Jason Mai/Daily Journal San Mateo County Park Ranger Mario Nastari, right, helps Student Conservation Association volunteer Vanessa Romero build a gate around the Jepson Laurel

Jason Mai/Daily Journal SCA volunteer Liam O'Hara, left, steadies a piece of wood for volunteer Marcus Avelar to saw.


Those who visited San Mateo County parks this summer may have noticed some upgrades to the trails or new fences.

That work may have been completed by local teens. Student Conservation Association, a nationwide conservation workforce of college and high school volunteers who work to protect and restore America’s parks, will soon wrap up a five-week program to upgrade local parks. For the teens, it provides an opportunity to gain work experience, a $1,000 stipend and exposure to environmental issues like restoration needs and green jobs.

Among those working this summer is 18-year-old Vanessa Romero. In her second year with the program, Romero has helped with trail maintenance, drainage dips and making safety changes to local parks.

"I think it’s a job that teens can get something out of. This program allows for you to interact with people. It’s a hands-on experience and you’re doing something for the community,” she said.

This year, 16 Peninsula teens, ages 16 to 19, are part of the two crews in San Mateo County. It takes Bay Area SCA Coordinator Carri Katonah a couple months to put together the five crews throughout the Bay Area for the summer program. Most of her connections are made through presentations at schools or counselors. Students must fill out an application then Katonah interviews each viable candidate. It’s a short interview, but she said it’s important practice for the teens, many of whom have never had an interview before.

Katonah actually started working with SCA as a crew leader then took on her current role about two years ago.

"As a crew leader, I was inspired with what it brings together. [SCA] gives youth the opportunity to be in the outdoors. We have many parks and yet not everyone has access to them,” she said adding teens also get job skills and learn about environmental issues.

After only five weeks, Katonah notices a change in the teens. Often they start out a bit shy, nervous about meeting new people and working with unfamiliar tools. By the end, they are taking initiative, she said.

Seventeen-year-old Nestor Martinez, from Redwood City, has worked a few construction jobs making him familiar with much of the work he’s been doing this summer. He was drawn to the opportunity to do something for the local environment.

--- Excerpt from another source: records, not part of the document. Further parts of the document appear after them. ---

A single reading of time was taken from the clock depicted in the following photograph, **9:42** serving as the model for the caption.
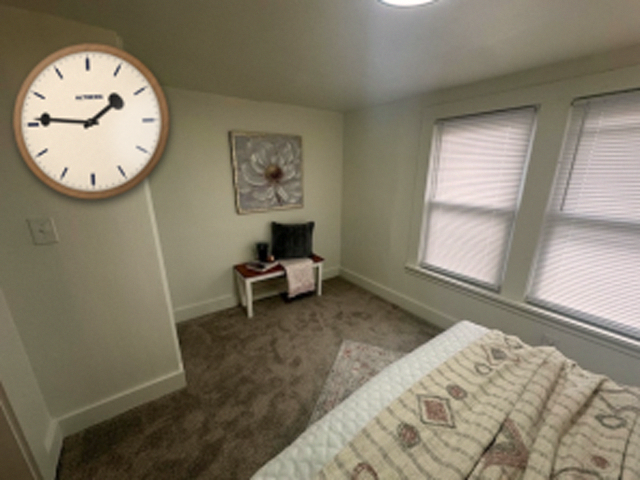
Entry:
**1:46**
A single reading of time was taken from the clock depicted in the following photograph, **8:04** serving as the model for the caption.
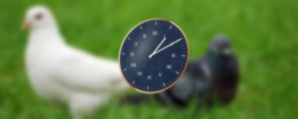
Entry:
**1:10**
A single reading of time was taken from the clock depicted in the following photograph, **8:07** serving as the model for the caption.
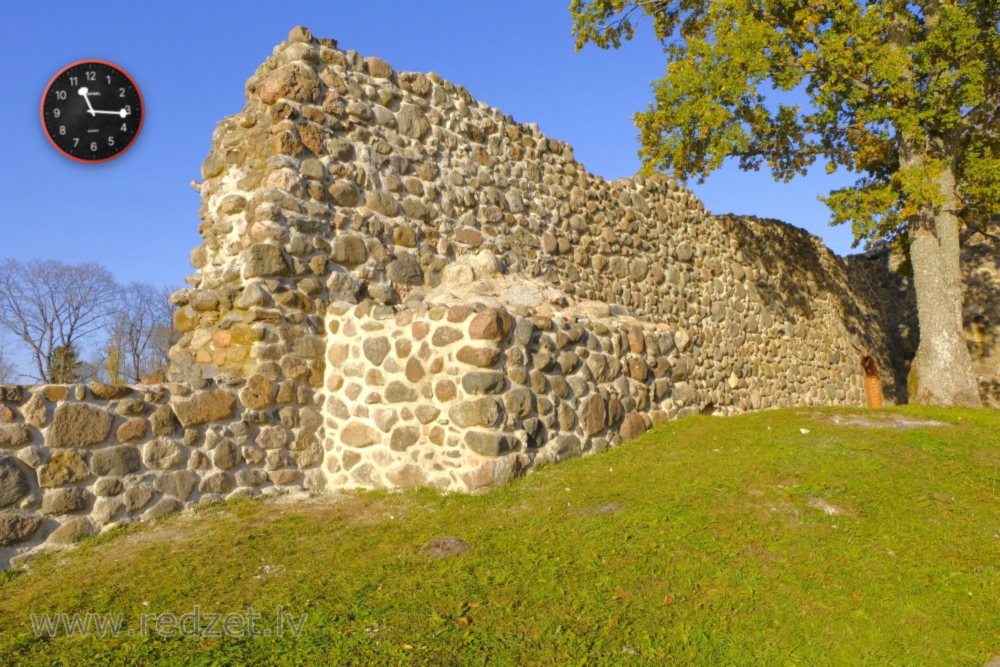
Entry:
**11:16**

"I’ve learned that humans are dirty,” said Martinez who added the experience has already changed some of his habits. For example, he now picks up trash he sees in the community. "It doesn’t seem like much, but that trash can add up.”

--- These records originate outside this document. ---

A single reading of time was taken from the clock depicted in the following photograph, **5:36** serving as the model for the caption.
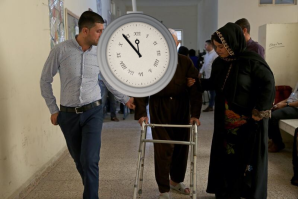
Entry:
**11:54**
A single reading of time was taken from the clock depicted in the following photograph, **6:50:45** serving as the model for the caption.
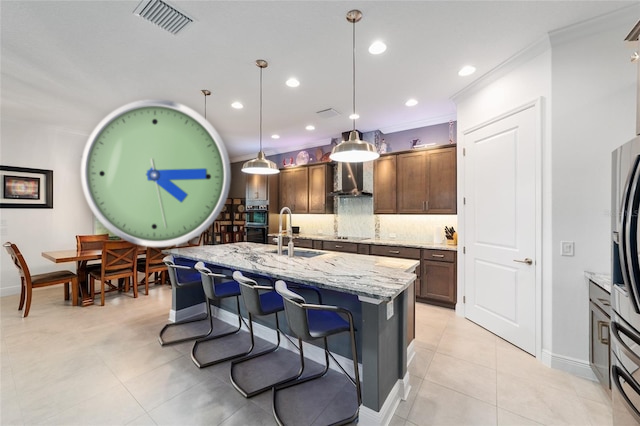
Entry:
**4:14:28**
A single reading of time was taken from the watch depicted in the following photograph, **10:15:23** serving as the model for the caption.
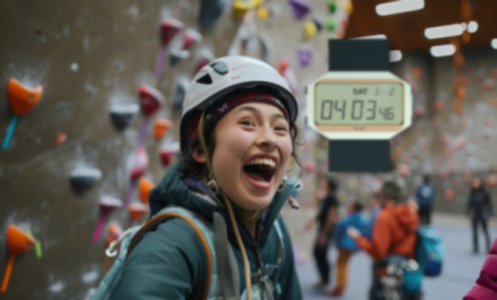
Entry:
**4:03:46**
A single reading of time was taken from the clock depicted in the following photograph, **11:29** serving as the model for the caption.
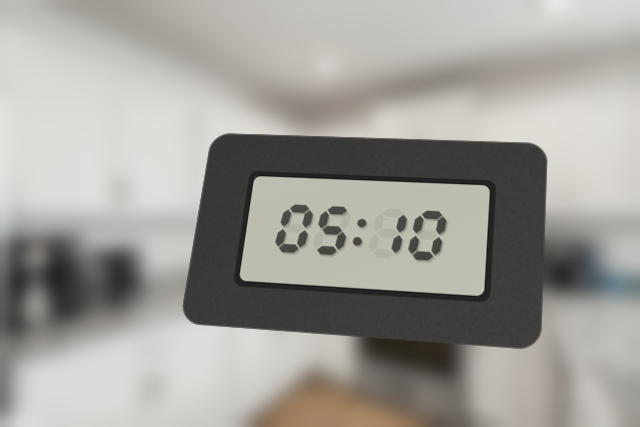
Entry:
**5:10**
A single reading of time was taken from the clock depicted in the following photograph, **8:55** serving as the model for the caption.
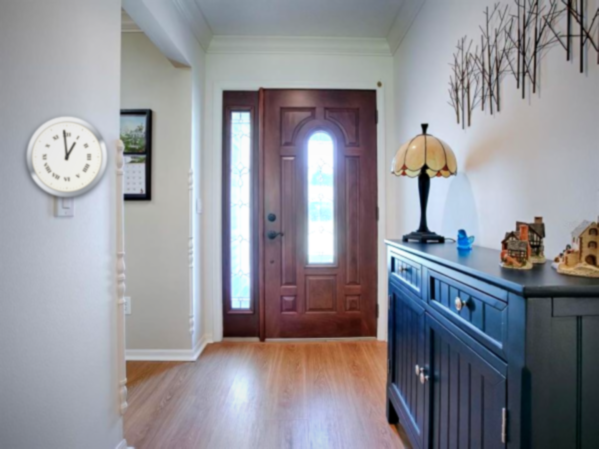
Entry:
**12:59**
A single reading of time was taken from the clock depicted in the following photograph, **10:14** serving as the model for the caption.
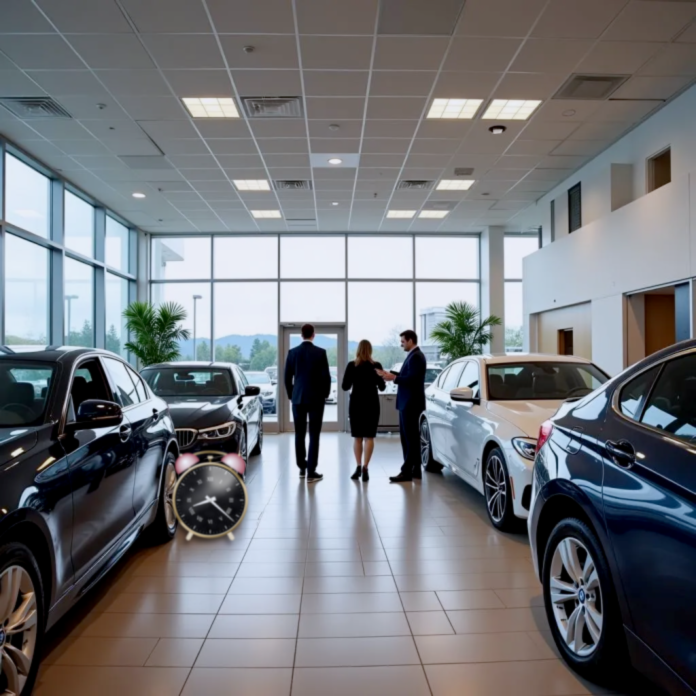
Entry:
**8:22**
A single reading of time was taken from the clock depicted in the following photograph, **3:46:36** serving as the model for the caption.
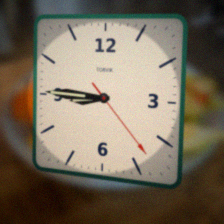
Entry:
**8:45:23**
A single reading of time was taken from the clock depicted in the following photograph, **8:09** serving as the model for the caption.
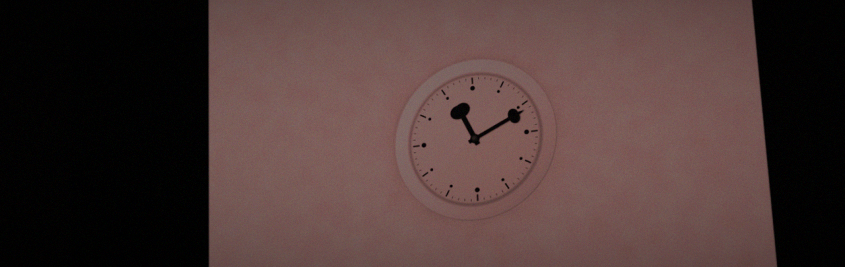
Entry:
**11:11**
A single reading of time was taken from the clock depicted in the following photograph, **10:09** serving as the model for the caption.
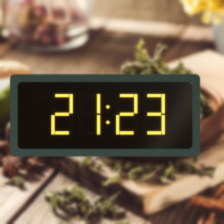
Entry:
**21:23**
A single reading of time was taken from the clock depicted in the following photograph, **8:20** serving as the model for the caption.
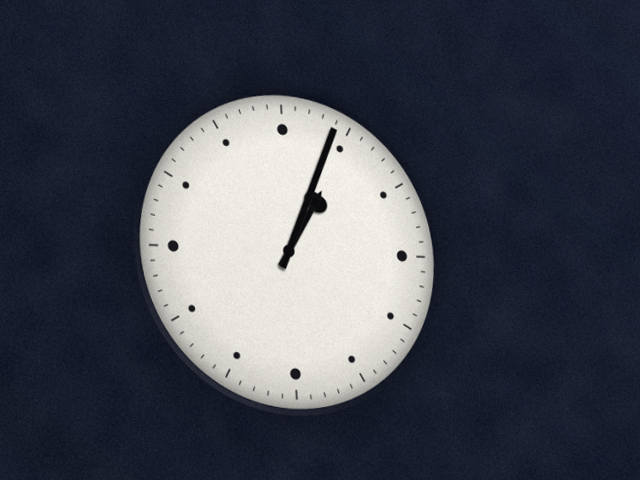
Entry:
**1:04**
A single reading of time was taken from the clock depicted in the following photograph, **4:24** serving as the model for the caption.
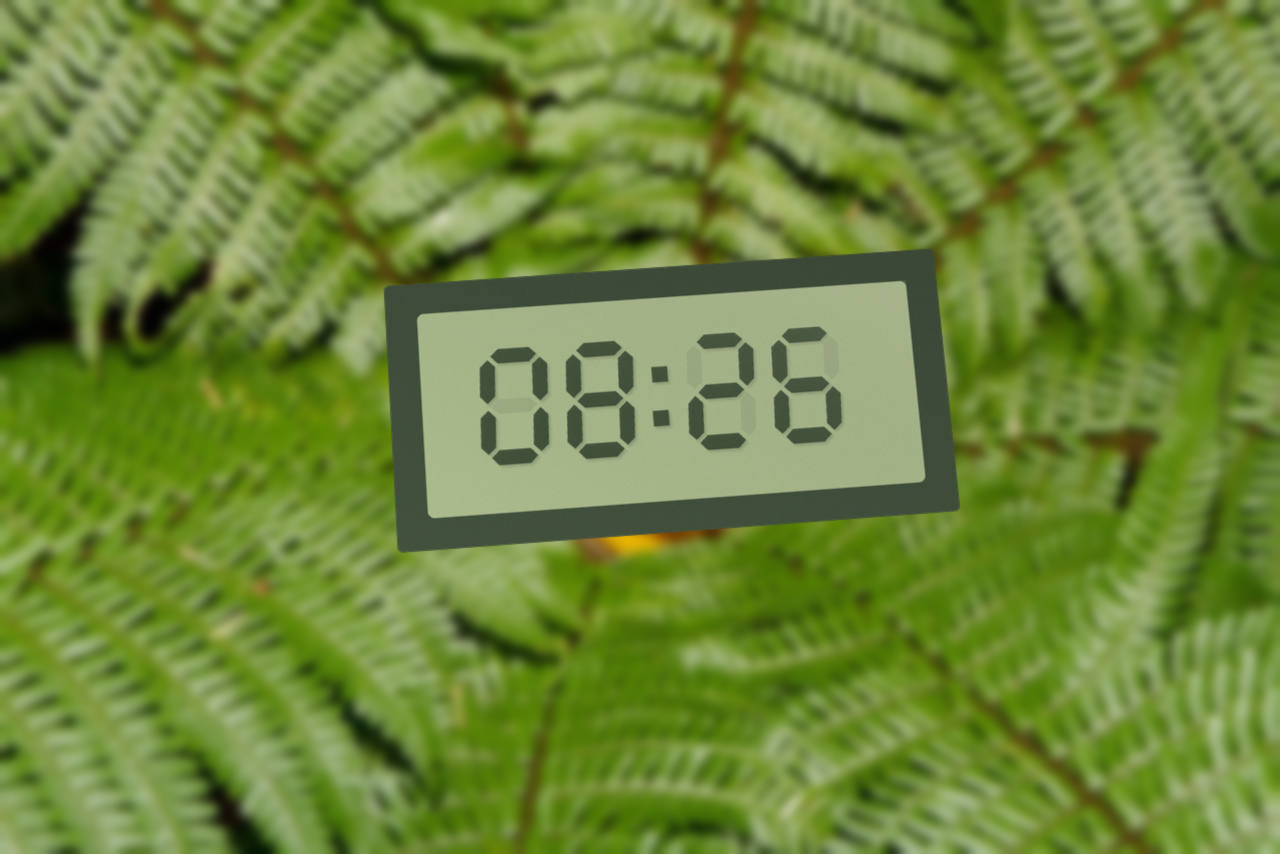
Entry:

It’s not just the teens who are taking something from the program.

Farah Winer is working as a crew leader this summer. Winer, who lives in Loma Mar, works at an outdoor school and often takes advantage of the local trails.

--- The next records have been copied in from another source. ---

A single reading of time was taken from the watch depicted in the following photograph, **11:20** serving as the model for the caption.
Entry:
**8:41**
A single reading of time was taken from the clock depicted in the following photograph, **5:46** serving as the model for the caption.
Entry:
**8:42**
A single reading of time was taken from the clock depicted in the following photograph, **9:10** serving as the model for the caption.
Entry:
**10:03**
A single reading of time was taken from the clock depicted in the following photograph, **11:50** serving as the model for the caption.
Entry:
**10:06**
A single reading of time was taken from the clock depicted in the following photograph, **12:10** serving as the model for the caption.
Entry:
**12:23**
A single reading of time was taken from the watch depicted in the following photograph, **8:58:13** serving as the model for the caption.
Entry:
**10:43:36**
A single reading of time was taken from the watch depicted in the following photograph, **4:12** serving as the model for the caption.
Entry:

"I’ll definitely never look at a trail the same way,” she said.

Winer’s working in a management role has taught her about the importance of patience. In terms of the environmental projects, she’s also learning more about the reasons behind work being done in parks. In particular, she has a greater understanding of the balance needed between conservation and managing the land. Trails are engineered, she explained, in hopes of keeping people off other areas.

Students work Monday through Thursday then take environmental field trips on Friday to learn about other local opportunities, said Katonah.

Over this summer, the program has helped construct more than 20 drainage dips and clear debris from two miles of trail at San Pedro Valley Park in Pacifica. Teens helped to remove and rebuild 100 feet of split rail fencing at Huddart County Park, held a beach cleanup at the Fitzgerald Marine Reserve and widened 100 feet of trail at Wunderlich County Park.

This fall, the hope is to expand locally by launching a year-round Green Jobs training program for East Palo Alto youth. The nonprofit will partner with high schools, land management agencies, youth and environmental nonprofits, green businesses and others with the goal of creating at least 385 positions for Bay Area youth.